TEXTE DE LECTURE —
Coup marketing ou révolution? Cette question était dans toutes les bouches lorsqu’Apple a créé la première tablette tactile à destination du grand public. À en voir les résultats croissants du cabinet GfK, la firme américaine a créé un marché de niche. Jugez plutôt. En 2010, 435?000 tablettes tactiles ont été vendues en France. L’année suivante, il s’en est écoulé 1,5?million. En 2012, et toujours crescendo, les ventes atteignent 3,6millions. Pour 2013, les analystes prévoient 5,1millions d’achats. L’an dernier est révélateur de l’incroyable dynamisme du marché. “Aujourd’hui, les acteurs se rendent compte que la tablette tactile est un besoin dans les usages, à la fois chez les particuliers et les professionnels”, affirme Cédric Tamboise, directeur de la rédaction de Tablette-Tactile.net. Malgré une offre qui s’est élargie au fil des ans, Apple reste le chouchou des tablonautes. Près de 90% des connexions internet sont faites sur un iPad en France. Alors les constructeurs s’agitent, se pressent, mais peinent à rivaliser.
Android vs Apple: l’étau se resserre-t-il?
Selon l’étude de Strategy Analytics, les terminaux rivaux d’Apple, fonctionnant avec le système d’exploitation de Google appelé Android, représentaient, au troisième trimestre 2011, 27% de parts de marché contre seulement 2,3% en 2010. Et celle de l’iPad était passée de 96% à 67%. La marque à la pomme doit-elle s’inquiéter? “Apple a été franchement rattrapé sur le matériel et le logiciel. Il n’est ni en avance, ni en retard, mais doit se réinventer sur les tablettes, car les dirigeants se sont mal préparés à l’arrivée du marché des 7 pouces. L’iPad mini est un succès à retardement”, analyse Cédric Tamboise. A contrario, pour Patrick de Carvalho, directeur associé de Wayma Group, Apple fait cavalier seul. “Au niveau mondial, le parc des tablettes et des mobiles est équipé à 75% de Android. Cependant, cela ne veut pas dire qu’il existe une suprématie de Android au niveau des usages. L’environnement système Android dit “ouvert”, permet à une vingtaine de constructeurs de l’exploiter. C’est mathématique: 20 constructeurs dans le monde vendent plus d’appareils qu’une seule marque”. L’écosystème de la marque y est aussi pour beaucoup.

DONNÉES —

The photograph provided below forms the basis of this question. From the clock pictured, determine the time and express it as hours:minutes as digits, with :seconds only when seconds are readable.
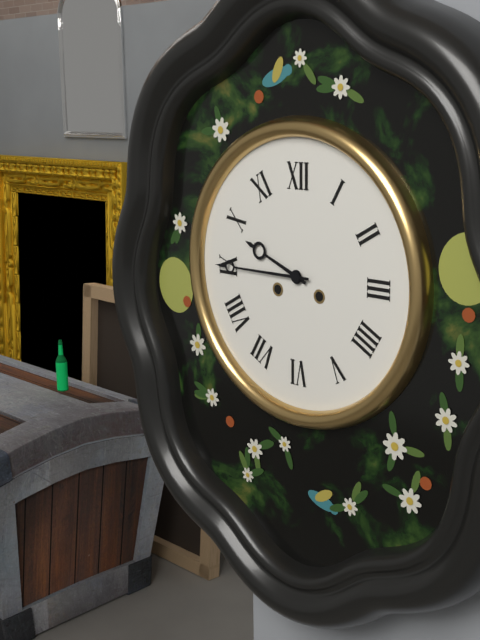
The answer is 9:45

ÉNONCÉ — Pourriez-vous poursuivre le texte de lecture sur le marché des tablettes tactiles à partir de sa dernière phrase ? Le matériel ci-dessus provient d'une autre source que le texte.

CORRIGÉ —
À prix égal, la réputation intuitive et performante d’Apple attire le consommateur. C’est ce qui explique qu’une tablette vendue sur deux soit un iPad. Le rôle des places de marché est aussi un facteur clé. “Se lancer sur ce marché est d’une difficulté gigantesque?! Il faut avoir un catalogue de choix. Aujourd’hui sous Android, il existe 80?000 applications tablettes, contre 300?000 sur iPad”, précise Patrick de Carvalho. En 2016, le cabinet d’analyse IDC prévoit un avenir très compétitif.
À l’échelle internationale, iOS atteindra 49,7% de parts de marché et Android 39,7%. L’arrivée de Windows 8 pourrait arbitrer le match Android vs Apple iOS, mais sa progression est encore lente. En octobre2012, sa part de marché atteignait 0,41%. Quatre mois plus tard, elle n’est qu’à 2,67%. La magie n’opère pas. D’autant que le retrait par Samsung de la commercialisation de la tablette ATIV Tab aux États-Unis et dans une partie de l’Europe, a écorché la réputation de Microsoft. Le coréen s’est rendu compte du manque d’engouement des tablonautes pour Windows et de quelques anomalies. L’arrivée de Windows 8 et Windows RT va permettre à Microsoft de gagner 10% du marché. La multinationale américaine devra faire preuve de patience avant d’avoir sa part du gâteau.
L’appât du prix
En trois ans, de nouvelles marques ont inondé le marché des tablettes. Nexus, Amazon, Sony, Samsung Galaxy, Archos, Assus, la liste est longue. Trop longue? La multiplication des modèles crée une guerre du low cost, où à trop vouloir limiter les coûts de production, la qualité du produit en pâtit. Avant, il fallait compter plus de 1?000?€ pour acheter une tablette. En 2011, le prix moyen était 417?€. Actuellement, il est fixé à 325?€. Cette tendance à la baisse va se poursuivre encore. Pour 2013, le prix moyen attendu est à 264?€. “À terme, j’ai peur que cette tendance stagne un peu trop vers le bas. Et pourquoi pas alors arriver à une tablette à 40?€?”, s’interroge Nicolas Ruiz, fondateur et président d’eviGroup, constructeur de matériel informatique. Selon lui, il faut savoir se différencier soit par les logiciels, soit en ajoutant des éléments qualitatifs à la tablette.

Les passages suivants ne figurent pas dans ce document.